--- BRIEF ---
Please answer these questions from the book review:
(a) Where do the pregnant werewolf and her familiar sequester themselves in the opening chapter?
(b) Who is Remshi?
(c) What does the author add in this book to ratchet things up a notch or two?

17 August 2012

Book Review: Talullah Rising by Glen Duncan


So, I finally got around to starting my copy of Glen Duncan's Talullah Rising.  Knopf didn't see fit to provide me with an ARC on this one (despite the fact that I was an early and avid reviewer of the first book, damn their eyes).  Even my sales reps were unable to procure an ARC of this for me, so I had to wait for them to send me a complimentary finished copy and then wait until I had a big enough gap in my reading to fit this one in.

Let me start off by saying that apparently Jake *so* wasn't the last werewolf, as the children in my life might put it. There're werewolves a-plenty in Talulla Rising and they're not taking "no" for an answer. Tallulah is pregnant in the opening chapter, and she and her familiar, Cloquet, have sequestered themselves in a remote Alaskan lodge for the last full moon of her pregnancy.  Little do they know that a rogue sect of vampires are lying in wait to kidnap the werewolf baby in order to fulfill some bizarre Prophecy of Remshi, the first of all of the vampires. Which of course leads to an increasingly unbelievable series of rescue operations and daring escapes, because naturally the first time won't be successful, or else the book would only be 100 pages.

Like the first book, this book is well written and intensely graphic in terms of violence and sex, and those scenes are not always (or even often) mutually exclusive.  This time the author ratchets it up a notch or two with descriptions of torture in the name of science.

In other words, definitely not for the faint of heart.

I noted far fewer beautiful passages in this book than I did in The Last Werewolf; Talullah Rising is substantial, no doubt about it, but it lacks the lyricism of the first book. Here's one passage that caught my eye, though:
"I stood, transformed (jaws open, tongue as thick as a baby's arm, breath going up in signals of dreadful life), half a dozen trees back from the edge of the drive. Moments ago I hadn't wanted this. Now I wanted nothing else. Same every time: you forgot the Curse was an exchange, took your speech and your mercy but gave you in return the planet's dumb throb and your own share in it. Lilac shadows on the snow, the fine-tuned trees, the Eucharist moon and the victim's heart like a song calling you home."

--- RECORDS SUPPLIED ---
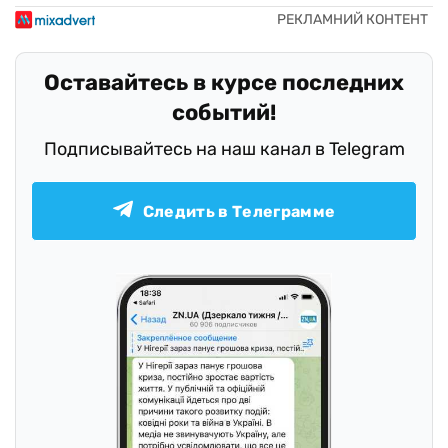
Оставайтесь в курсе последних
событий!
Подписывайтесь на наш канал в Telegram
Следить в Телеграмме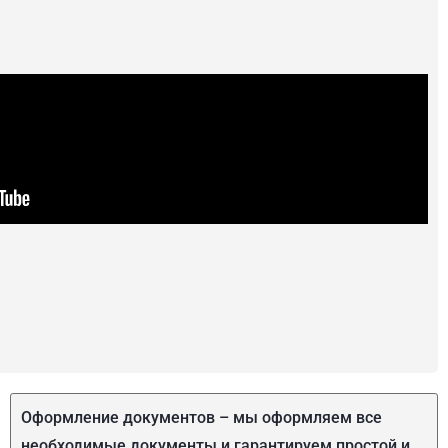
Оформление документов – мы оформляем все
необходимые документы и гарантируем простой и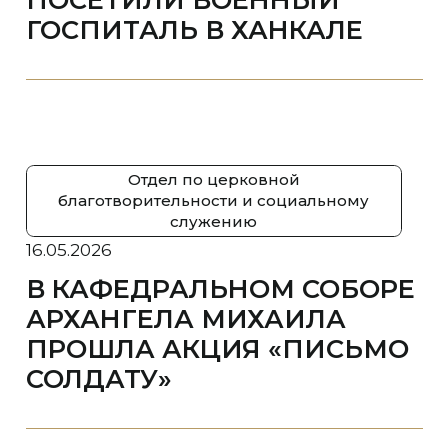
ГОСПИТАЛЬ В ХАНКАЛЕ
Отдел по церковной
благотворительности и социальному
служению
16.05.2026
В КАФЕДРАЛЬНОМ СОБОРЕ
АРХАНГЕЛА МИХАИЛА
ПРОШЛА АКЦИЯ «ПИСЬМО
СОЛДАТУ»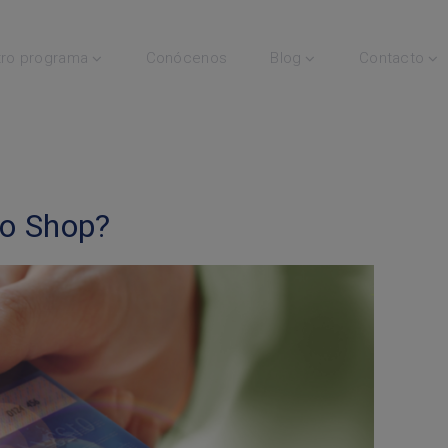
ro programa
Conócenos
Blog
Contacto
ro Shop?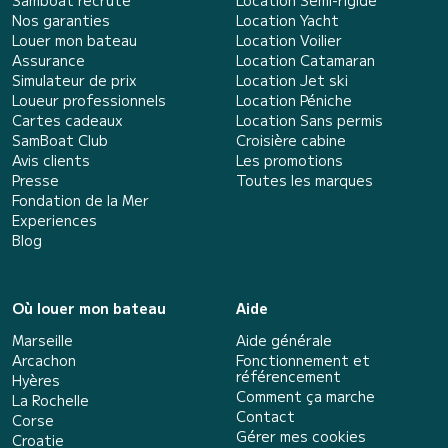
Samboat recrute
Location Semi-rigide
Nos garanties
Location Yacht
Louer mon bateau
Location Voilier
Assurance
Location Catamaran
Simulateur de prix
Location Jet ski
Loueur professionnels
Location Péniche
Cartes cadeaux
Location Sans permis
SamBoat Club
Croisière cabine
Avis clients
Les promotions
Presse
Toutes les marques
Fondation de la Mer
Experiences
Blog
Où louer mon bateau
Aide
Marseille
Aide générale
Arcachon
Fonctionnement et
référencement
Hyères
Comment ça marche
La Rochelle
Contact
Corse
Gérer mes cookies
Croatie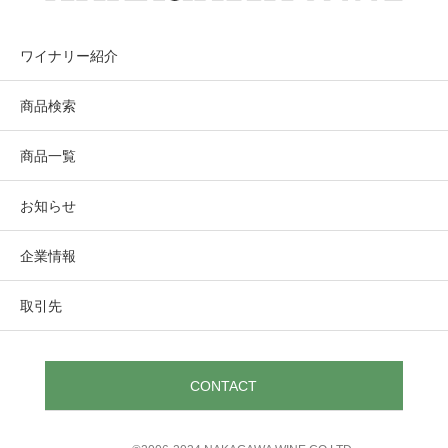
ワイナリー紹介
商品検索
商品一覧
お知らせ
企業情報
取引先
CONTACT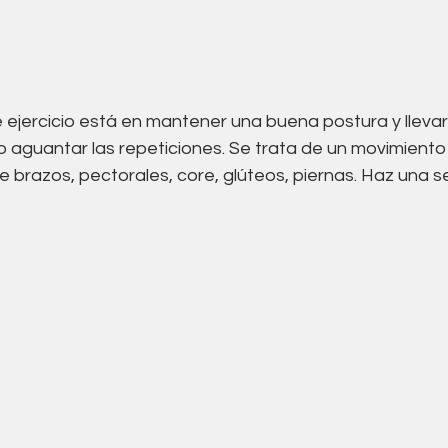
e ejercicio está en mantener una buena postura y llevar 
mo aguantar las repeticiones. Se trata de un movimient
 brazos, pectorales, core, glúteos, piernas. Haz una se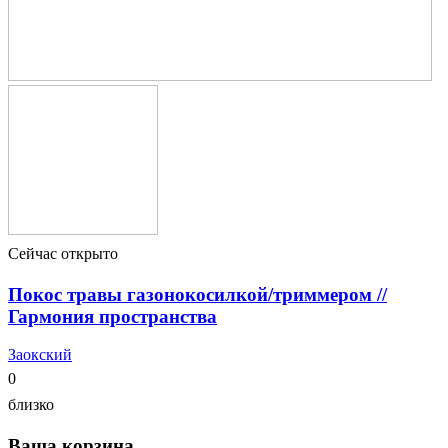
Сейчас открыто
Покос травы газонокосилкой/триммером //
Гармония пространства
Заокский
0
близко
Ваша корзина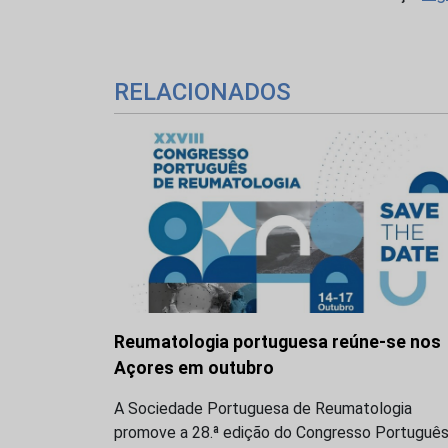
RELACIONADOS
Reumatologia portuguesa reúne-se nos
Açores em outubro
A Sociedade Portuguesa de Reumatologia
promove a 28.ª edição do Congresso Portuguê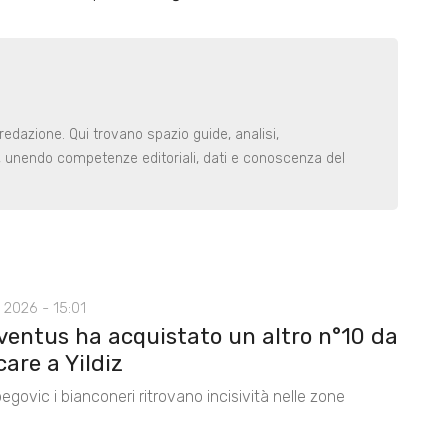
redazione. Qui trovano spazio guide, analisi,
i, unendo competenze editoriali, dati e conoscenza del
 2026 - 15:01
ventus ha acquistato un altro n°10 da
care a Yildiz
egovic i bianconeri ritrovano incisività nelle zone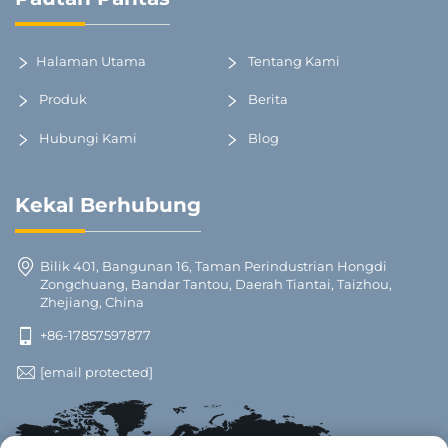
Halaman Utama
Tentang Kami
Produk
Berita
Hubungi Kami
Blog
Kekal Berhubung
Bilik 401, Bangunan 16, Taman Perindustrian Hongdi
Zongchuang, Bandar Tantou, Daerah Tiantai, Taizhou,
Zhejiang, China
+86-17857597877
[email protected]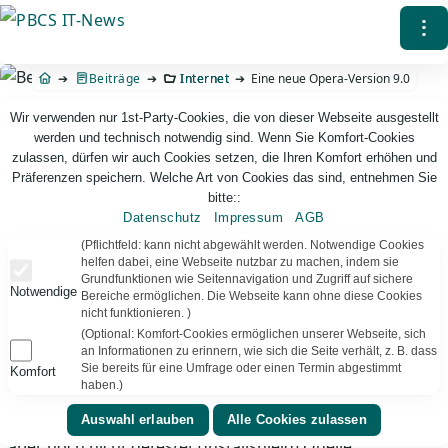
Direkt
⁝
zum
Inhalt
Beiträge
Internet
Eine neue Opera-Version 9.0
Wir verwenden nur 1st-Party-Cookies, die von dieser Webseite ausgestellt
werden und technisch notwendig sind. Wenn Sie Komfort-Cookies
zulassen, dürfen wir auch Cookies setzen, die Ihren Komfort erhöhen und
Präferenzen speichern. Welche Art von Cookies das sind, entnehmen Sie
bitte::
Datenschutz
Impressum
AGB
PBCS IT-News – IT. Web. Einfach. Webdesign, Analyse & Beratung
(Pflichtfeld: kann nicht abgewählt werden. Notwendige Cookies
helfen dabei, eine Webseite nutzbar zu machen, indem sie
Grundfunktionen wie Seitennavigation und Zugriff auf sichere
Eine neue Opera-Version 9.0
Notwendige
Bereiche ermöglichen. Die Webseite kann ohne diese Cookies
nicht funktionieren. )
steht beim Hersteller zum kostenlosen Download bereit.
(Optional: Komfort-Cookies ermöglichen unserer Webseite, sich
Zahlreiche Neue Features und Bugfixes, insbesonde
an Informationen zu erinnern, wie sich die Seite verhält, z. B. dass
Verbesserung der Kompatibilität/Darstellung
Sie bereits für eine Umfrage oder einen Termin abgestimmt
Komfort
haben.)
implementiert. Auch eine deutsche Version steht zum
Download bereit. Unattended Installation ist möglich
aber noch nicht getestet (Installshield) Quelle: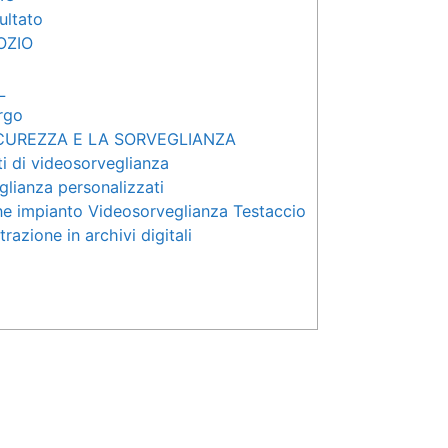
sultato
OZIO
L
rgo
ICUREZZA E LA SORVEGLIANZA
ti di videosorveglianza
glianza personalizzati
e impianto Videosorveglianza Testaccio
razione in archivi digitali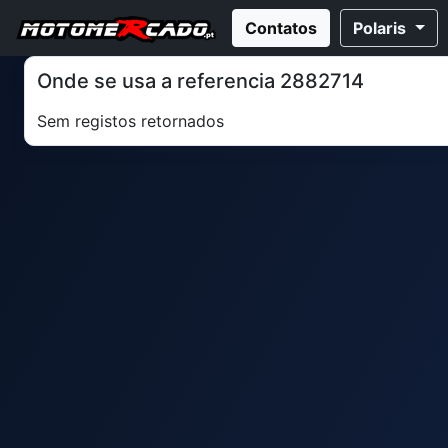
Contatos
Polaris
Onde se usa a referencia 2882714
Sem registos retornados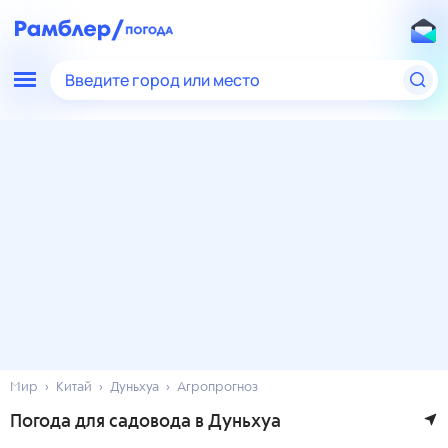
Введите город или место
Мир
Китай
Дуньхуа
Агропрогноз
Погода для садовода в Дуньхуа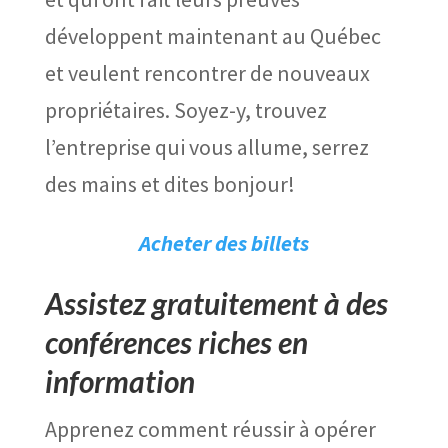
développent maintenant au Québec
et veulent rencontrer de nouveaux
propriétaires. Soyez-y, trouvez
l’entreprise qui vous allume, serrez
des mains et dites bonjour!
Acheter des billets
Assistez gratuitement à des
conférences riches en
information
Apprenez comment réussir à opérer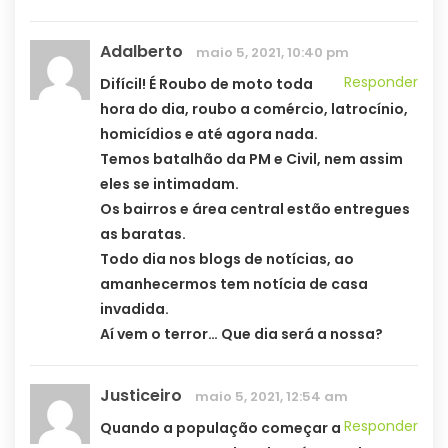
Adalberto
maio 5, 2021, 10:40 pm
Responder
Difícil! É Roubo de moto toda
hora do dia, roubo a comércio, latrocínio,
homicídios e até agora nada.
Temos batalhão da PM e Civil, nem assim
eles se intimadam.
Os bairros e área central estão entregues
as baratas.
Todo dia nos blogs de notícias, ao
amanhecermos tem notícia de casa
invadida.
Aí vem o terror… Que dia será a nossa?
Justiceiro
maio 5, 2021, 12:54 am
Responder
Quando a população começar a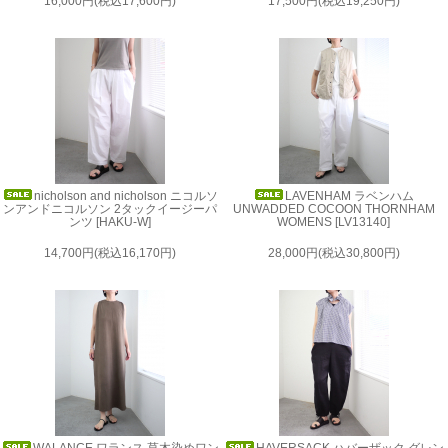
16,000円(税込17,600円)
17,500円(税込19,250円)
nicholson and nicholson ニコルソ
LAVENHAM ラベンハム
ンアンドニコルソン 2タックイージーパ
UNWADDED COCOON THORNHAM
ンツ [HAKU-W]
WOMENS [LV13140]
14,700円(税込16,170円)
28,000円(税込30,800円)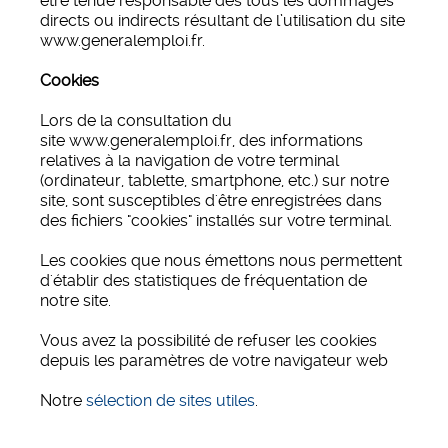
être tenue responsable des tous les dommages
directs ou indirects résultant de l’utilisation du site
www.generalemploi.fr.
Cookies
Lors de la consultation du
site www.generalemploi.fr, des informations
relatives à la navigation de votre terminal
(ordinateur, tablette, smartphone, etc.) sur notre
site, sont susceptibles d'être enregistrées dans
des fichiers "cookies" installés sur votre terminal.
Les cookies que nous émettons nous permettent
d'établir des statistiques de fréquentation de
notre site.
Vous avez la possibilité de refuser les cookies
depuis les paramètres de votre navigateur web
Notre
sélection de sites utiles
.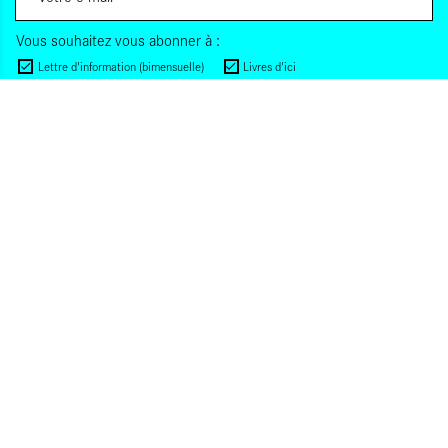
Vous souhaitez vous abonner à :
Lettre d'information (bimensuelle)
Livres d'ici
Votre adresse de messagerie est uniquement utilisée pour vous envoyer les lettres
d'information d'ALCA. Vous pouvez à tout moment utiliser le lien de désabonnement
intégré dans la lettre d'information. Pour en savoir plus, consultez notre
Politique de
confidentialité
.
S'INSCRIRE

--- YOUR RESPONSE ---
(a) A remote Alaskan lodge, for the last full moon of her pregnancy.
(b) The first of all the vampires.
(c) Descriptions of torture in the name of science.